De populariteit van de labrador heeft zijn weerslag gehad op de kwaliteit van het ras. Omwille van het geld is er veel gefokt met minder geschikte honden, waardoor er nogal wat lijnen zijn ontstaan die bijzonder gevoelig zijn voor erfelijke aandoeningen. Er bestaan twee vormen van botafwijkingen waar een labrador gevoelig voor is: heupdysplasie en elleboogdysplasie. Vraag bij de keuze van een pup steeds na hoe de ouders op deze afwijkingen getest zijn.Labradors zijn ook erg gevoelig voor een aantal oogaandoeningen, namelijk voor de volgende:
- Progressieve Retina Atrofie (PRA): een verzamelnaam voor diverse aandoeningen, waarbij sprake is van een degeneratie van het netvlies.
- Cataract of staar.
- Retinadysplasie (RD): een abnormale ontwikkeling van het netvlies, zodat het niet goed vastzit aan het onderliggende vaatvlies.
- Entropion en ectropion: erfelijke aandoeningen aan de oogleden.

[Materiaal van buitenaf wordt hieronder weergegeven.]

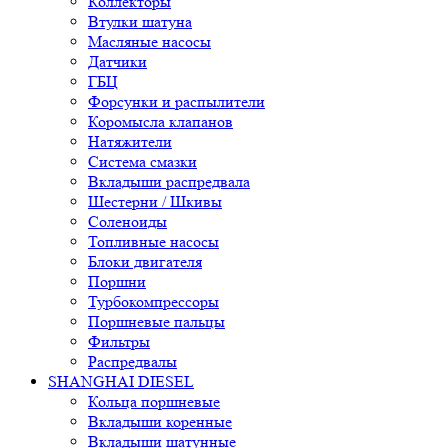
Коллекторы
Втулки шатуна
Масляные насосы
Датчики
ГБЦ
Форсунки и распылители
Коромысла клапанов
Натяжители
Система смазки
Вкладыши распредвала
Шестерни / Шкивы
Соленоиды
Топливные насосы
Блоки двигателя
Поршни
Турбокомпрессоры
Поршневые пальцы
Фильтры
Распредвалы
SHANGHAI DIESEL
Кольца поршневые
Вкладыши коренные
Вкладыши шатунные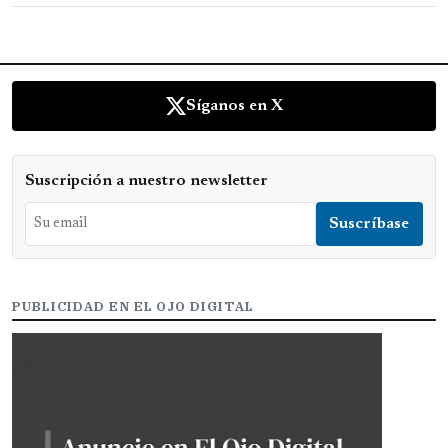
Síganos en X
Suscripción a nuestro newsletter
PUBLICIDAD EN EL OJO DIGITAL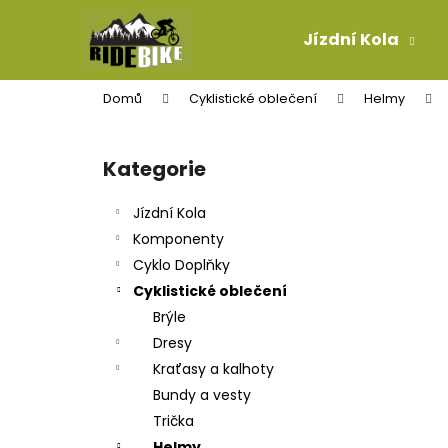
K
Přejít
na
o
Jízdní Kola
obsah
Zpět
Zpět
š
do
do
í
Domů
Cyklistické oblečení
Helmy
k
obchodu
obchodu
P
o
Kategorie
Přeskočit
s
kategorie
t
Jízdní Kola
r
Komponenty
a
Cyklo Doplňky
n
Cyklistické oblečení
n
Brýle
í
Dresy
p
Kraťasy a kalhoty
a
Bundy a vesty
n
Trička
PLÁŠŤ GOODYEAR NEWTON MTR
e
Helmy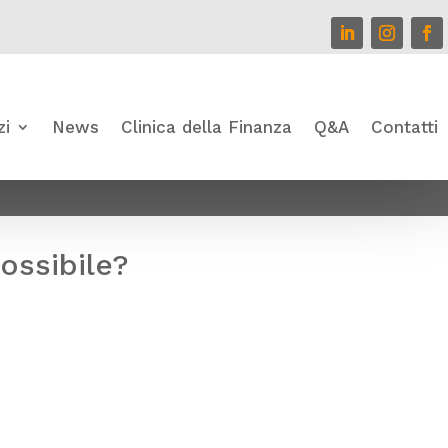
zi
News
Clinica della Finanza
Q&A
Contatti
ossibile?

De gemiddelde levensverwachting van een labrador ligt rond de 12 jaar. Er zijn veel factoren die de levenspanne van een labrador kunnen beïnvloeden, zoals dieet, verzorging en erfelijke ziektes.
Waarop moet je letten bij het kiezen van een labrador?
Indien je besloten hebt om een labrador aan te schaffen, denk je best eerst en vooral eens goed na of je een puppy wil halen bij de fokker of een wat oudere labrador wil adopteren. Met een pup kies je voor een energieke, speelse huisgenoot die zich gemakkelijk aanpast aan een nieuwe omgeving, terwijl een oudere hond een goede keus is wanneer je het liefst wat rustiger hebt en minder tijd wil investeren aan de opvoeding en het zindelijk maken.Een labrador is geen hond waar je na aanschaf niet meer naar moet omkijken, dus is het handig om een aantal zaken in overweging te nemen voor je een labrador in huis neemt. Vraag je bijvoorbeeld af waarom je precies voor een jachthond kiest, waarom voor een labrador en waarom je niet voor een ander kortharig ras kiest. Stel jezelf ook de vraag of je voldoende tijd kan uitrekken voor de opvoeding van de labrador en of je dagelijks met de hond kan gaan wandelen.
Een labrador reu is wat forser en groter dan de teef. Hij plast ook meer dan zijn vrouwelijke tegenhanger. Ook op vlak van karakter zijn er enkele verschillen. Zo is de reu bijvoorbeeld aanhankelijker en zelfstandiger dan de teef. Vooral in de puberteit komen deze verschillen sterk naar voren.
Ben je zeker van je keuze voor een labrador? Als je op zoek bent naar een vriendelijke, innemende hond die zowel prima als werkhond en als gezinshond fungeert, die goed overweg kan met kinderen – en je hebt genoeg tijd om er lekker mee te gaan bewegen, dan is de labrador helemaal iets voor jou!